══ Task input
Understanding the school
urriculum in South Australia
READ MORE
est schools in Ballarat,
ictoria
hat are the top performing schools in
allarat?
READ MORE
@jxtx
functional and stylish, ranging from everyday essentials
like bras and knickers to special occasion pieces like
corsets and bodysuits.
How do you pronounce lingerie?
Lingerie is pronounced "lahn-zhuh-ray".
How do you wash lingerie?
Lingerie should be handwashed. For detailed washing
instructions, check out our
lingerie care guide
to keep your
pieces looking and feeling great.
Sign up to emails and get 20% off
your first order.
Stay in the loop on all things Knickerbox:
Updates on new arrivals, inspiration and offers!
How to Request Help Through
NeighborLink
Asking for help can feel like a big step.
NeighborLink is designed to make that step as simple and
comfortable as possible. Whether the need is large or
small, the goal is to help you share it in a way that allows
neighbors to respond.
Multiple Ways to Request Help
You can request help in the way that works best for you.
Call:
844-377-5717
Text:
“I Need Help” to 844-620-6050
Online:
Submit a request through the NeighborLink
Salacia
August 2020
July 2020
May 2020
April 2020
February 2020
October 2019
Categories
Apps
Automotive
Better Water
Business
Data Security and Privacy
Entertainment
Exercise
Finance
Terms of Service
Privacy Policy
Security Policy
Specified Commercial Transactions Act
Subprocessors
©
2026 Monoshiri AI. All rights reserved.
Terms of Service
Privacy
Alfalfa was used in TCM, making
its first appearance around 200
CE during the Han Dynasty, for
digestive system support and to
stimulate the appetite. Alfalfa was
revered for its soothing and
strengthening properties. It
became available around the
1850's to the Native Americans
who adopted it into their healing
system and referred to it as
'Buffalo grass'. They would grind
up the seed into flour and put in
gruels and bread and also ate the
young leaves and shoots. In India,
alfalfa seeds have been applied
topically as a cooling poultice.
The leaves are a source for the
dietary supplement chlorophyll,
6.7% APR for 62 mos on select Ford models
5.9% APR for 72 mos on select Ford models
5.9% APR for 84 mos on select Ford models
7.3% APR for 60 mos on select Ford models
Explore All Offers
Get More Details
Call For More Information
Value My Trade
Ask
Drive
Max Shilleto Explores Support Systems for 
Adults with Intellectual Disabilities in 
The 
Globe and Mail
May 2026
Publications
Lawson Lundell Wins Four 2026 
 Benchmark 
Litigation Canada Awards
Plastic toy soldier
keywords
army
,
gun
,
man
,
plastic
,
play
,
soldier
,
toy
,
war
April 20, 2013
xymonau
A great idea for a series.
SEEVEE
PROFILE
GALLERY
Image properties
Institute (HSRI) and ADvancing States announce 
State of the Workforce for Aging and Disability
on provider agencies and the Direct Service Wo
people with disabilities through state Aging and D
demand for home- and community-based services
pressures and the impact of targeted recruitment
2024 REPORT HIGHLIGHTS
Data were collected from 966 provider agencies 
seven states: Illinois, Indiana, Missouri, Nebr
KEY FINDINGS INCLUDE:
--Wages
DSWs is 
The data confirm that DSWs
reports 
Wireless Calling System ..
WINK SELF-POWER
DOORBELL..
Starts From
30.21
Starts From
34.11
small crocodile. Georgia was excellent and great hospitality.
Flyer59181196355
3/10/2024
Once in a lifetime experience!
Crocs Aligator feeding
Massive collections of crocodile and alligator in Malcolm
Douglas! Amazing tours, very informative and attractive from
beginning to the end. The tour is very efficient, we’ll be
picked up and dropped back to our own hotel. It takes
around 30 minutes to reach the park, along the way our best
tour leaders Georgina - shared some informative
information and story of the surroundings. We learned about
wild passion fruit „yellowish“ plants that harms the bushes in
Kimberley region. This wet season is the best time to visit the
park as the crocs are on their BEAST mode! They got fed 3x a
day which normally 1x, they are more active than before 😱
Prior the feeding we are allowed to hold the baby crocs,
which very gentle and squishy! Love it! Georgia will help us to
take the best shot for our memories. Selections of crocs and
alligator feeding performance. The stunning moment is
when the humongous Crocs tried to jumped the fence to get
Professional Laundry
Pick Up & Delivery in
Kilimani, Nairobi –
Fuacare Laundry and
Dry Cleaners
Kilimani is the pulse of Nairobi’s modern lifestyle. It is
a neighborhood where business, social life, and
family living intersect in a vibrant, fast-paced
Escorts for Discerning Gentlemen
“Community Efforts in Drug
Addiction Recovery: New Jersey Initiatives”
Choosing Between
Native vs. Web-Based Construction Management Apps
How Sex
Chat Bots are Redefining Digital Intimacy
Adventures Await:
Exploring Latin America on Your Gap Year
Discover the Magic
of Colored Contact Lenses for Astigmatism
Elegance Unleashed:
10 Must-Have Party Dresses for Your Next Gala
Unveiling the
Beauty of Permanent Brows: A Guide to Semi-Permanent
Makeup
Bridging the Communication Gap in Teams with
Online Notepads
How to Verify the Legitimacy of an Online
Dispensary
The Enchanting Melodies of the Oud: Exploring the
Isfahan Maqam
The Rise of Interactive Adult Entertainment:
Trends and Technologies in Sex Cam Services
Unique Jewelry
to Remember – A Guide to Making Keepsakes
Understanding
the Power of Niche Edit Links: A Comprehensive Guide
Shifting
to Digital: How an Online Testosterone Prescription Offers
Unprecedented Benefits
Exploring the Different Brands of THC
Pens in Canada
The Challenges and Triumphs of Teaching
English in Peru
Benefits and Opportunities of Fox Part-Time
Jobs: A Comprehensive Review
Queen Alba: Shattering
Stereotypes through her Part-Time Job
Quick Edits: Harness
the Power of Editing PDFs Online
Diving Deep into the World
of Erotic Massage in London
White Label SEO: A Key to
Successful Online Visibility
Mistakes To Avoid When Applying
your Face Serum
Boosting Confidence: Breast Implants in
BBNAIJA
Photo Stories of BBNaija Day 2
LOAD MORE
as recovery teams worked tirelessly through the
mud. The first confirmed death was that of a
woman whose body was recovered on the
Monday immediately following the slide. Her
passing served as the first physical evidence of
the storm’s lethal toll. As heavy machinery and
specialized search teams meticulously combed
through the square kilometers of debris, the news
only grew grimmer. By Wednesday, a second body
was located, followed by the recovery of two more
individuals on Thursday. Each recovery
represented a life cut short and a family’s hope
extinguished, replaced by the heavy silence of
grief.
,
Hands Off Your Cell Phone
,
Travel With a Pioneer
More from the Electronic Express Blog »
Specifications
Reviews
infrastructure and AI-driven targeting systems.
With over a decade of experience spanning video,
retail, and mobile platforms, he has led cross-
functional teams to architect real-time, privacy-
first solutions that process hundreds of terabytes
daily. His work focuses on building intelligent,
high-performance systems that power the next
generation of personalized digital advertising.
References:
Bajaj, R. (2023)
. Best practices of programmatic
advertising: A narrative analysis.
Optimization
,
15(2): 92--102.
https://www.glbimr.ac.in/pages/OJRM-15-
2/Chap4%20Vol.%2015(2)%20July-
════
### What you are asked to do
From the records above, extract every entry verbatim.

### Response area
Understanding the school
urriculum in South Australia
READ MORE
est schools in Ballarat,
ictoria
hat are the top performing schools in
allarat?
READ MORE
@jxtx
functional and stylish, ranging from everyday essentials
like bras and knickers to special occasion pieces like
corsets and bodysuits.
How do you pronounce lingerie?
Lingerie is pronounced "lahn-zhuh-ray".
How do you wash lingerie?
Lingerie should be handwashed. For detailed washing
instructions, check out our
lingerie care guide
to keep your
pieces looking and feeling great.
Sign up to emails and get 20% off
your first order.
Stay in the loop on all things Knickerbox:
Updates on new arrivals, inspiration and offers!
How to Request Help Through
NeighborLink
Asking for help can feel like a big step.
NeighborLink is designed to make that step as simple and
comfortable as possible. Whether the need is large or
small, the goal is to help you share it in a way that allows
neighbors to respond.
Multiple Ways to Request Help
You can request help in the way that works best for you.
Call:
844-377-5717
Text:
“I Need Help” to 844-620-6050
Online:
Submit a request through the NeighborLink
Salacia
August 2020
July 2020
May 2020
April 2020
February 2020
October 2019
Categories
Apps
Automotive
Better Water
Business
Data Security and Privacy
Entertainment
Exercise
Finance
Terms of Service
Privacy Policy
Security Policy
Specified Commercial Transactions Act
Subprocessors
©
2026 Monoshiri AI. All rights reserved.
Terms of Service
Privacy
Alfalfa was used in TCM, making
its first appearance around 200
CE during the Han Dynasty, for
digestive system support and to
stimulate the appetite. Alfalfa was
revered for its soothing and
strengthening properties. It
became available around the
1850's to the Native Americans
who adopted it into their healing
system and referred to it as
'Buffalo grass'. They would grind
up the seed into flour and put in
gruels and bread and also ate the
young leaves and shoots. In India,
alfalfa seeds have been applied
topically as a cooling poultice.
The leaves are a source for the
dietary supplement chlorophyll,
6.7% APR for 62 mos on select Ford models
5.9% APR for 72 mos on select Ford models
5.9% APR for 84 mos on select Ford models
7.3% APR for 60 mos on select Ford models
Explore All Offers
Get More Details
Call For More Information
Value My Trade
Ask
Drive
Max Shilleto Explores Support Systems for 
Adults with Intellectual Disabilities in 
The 
Globe and Mail
May 2026
Publications
Lawson Lundell Wins Four 2026 
 Benchmark 
Litigation Canada Awards
Plastic toy soldier
keywords
army
,
gun
,
man
,
plastic
,
play
,
soldier
,
toy
,
war
April 20, 2013
xymonau
A great idea for a series.
SEEVEE
PROFILE
GALLERY
Image properties
Institute (HSRI) and ADvancing States announce 
State of the Workforce for Aging and Disability
on provider agencies and the Direct Service Wo
people with disabilities through state Aging and D
demand for home- and community-based services
pressures and the impact of targeted recruitment
2024 REPORT HIGHLIGHTS
Data were collected from 966 provider agencies 
seven states: Illinois, Indiana, Missouri, Nebr
KEY FINDINGS INCLUDE:
--Wages
DSWs is 
The data confirm that DSWs
reports 
Wireless Calling System ..
WINK SELF-POWER
DOORBELL..
Starts From
30.21
Starts From
34.11
small crocodile. Georgia was excellent and great hospitality.
Flyer59181196355
3/10/2024
Once in a lifetime experience!
Crocs Aligator feeding
Massive collections of crocodile and alligator in Malcolm
Douglas! Amazing tours, very informative and attractive from
beginning to the end. The tour is very efficient, we’ll be
picked up and dropped back to our own hotel. It takes
around 30 minutes to reach the park, along the way our best
tour leaders Georgina - shared some informative
information and story of the surroundings. We learned about
wild passion fruit „yellowish“ plants that harms the bushes in
Kimberley region. This wet season is the best time to visit the
park as the crocs are on their BEAST mode! They got fed 3x a
day which normally 1x, they are more active than before 😱
Prior the feeding we are allowed to hold the baby crocs,
which very gentle and squishy! Love it! Georgia will help us to
take the best shot for our memories. Selections of crocs and
alligator feeding performance. The stunning moment is
when the humongous Crocs tried to jumped the fence to get
Professional Laundry
Pick Up & Delivery in
Kilimani, Nairobi –
Fuacare Laundry and
Dry Cleaners
Kilimani is the pulse of Nairobi’s modern lifestyle. It is
a neighborhood where business, social life, and
family living intersect in a vibrant, fast-paced
Escorts for Discerning Gentlemen
“Community Efforts in Drug
Addiction Recovery: New Jersey Initiatives”
Choosing Between
Native vs. Web-Based Construction Management Apps
How Sex
Chat Bots are Redefining Digital Intimacy
Adventures Await:
Exploring Latin America on Your Gap Year
Discover the Magic
of Colored Contact Lenses for Astigmatism
Elegance Unleashed:
10 Must-Have Party Dresses for Your Next Gala
Unveiling the
Beauty of Permanent Brows: A Guide to Semi-Permanent
Makeup
Bridging the Communication Gap in Teams with
Online Notepads
How to Verify the Legitimacy of an Online
Dispensary
The Enchanting Melodies of the Oud: Exploring the
Isfahan Maqam
The Rise of Interactive Adult Entertainment:
Trends and Technologies in Sex Cam Services
Unique Jewelry
to Remember – A Guide to Making Keepsakes
Understanding
the Power of Niche Edit Links: A Comprehensive Guide
Shifting
to Digital: How an Online Testosterone Prescription Offers
Unprecedented Benefits
Exploring the Different Brands of THC
Pens in Canada
The Challenges and Triumphs of Teaching
English in Peru
Benefits and Opportunities of Fox Part-Time
Jobs: A Comprehensive Review
Queen Alba: Shattering
Stereotypes through her Part-Time Job
Quick Edits: Harness
the Power of Editing PDFs Online
Diving Deep into the World
of Erotic Massage in London
White Label SEO: A Key to
Successful Online Visibility
Mistakes To Avoid When Applying
your Face Serum
Boosting Confidence: Breast Implants in
BBNAIJA
Photo Stories of BBNaija Day 2
LOAD MORE
as recovery teams worked tirelessly through the
mud. The first confirmed death was that of a
woman whose body was recovered on the
Monday immediately following the slide. Her
passing served as the first physical evidence of
the storm’s lethal toll. As heavy machinery and
specialized search teams meticulously combed
through the square kilometers of debris, the news
only grew grimmer. By Wednesday, a second body
was located, followed by the recovery of two more
individuals on Thursday. Each recovery
represented a life cut short and a family’s hope
extinguished, replaced by the heavy silence of
grief.
,
Hands Off Your Cell Phone
,
Travel With a Pioneer
More from the Electronic Express Blog »
Specifications
Reviews
infrastructure and AI-driven targeting systems.
With over a decade of experience spanning video,
retail, and mobile platforms, he has led cross-
functional teams to architect real-time, privacy-
first solutions that process hundreds of terabytes
daily. His work focuses on building intelligent,
high-performance systems that power the next
generation of personalized digital advertising.
References:
Bajaj, R. (2023)
. Best practices of programmatic
advertising: A narrative analysis.
Optimization
,
15(2): 92--102.
https://www.glbimr.ac.in/pages/OJRM-15-
2/Chap4%20Vol.%2015(2)%20July-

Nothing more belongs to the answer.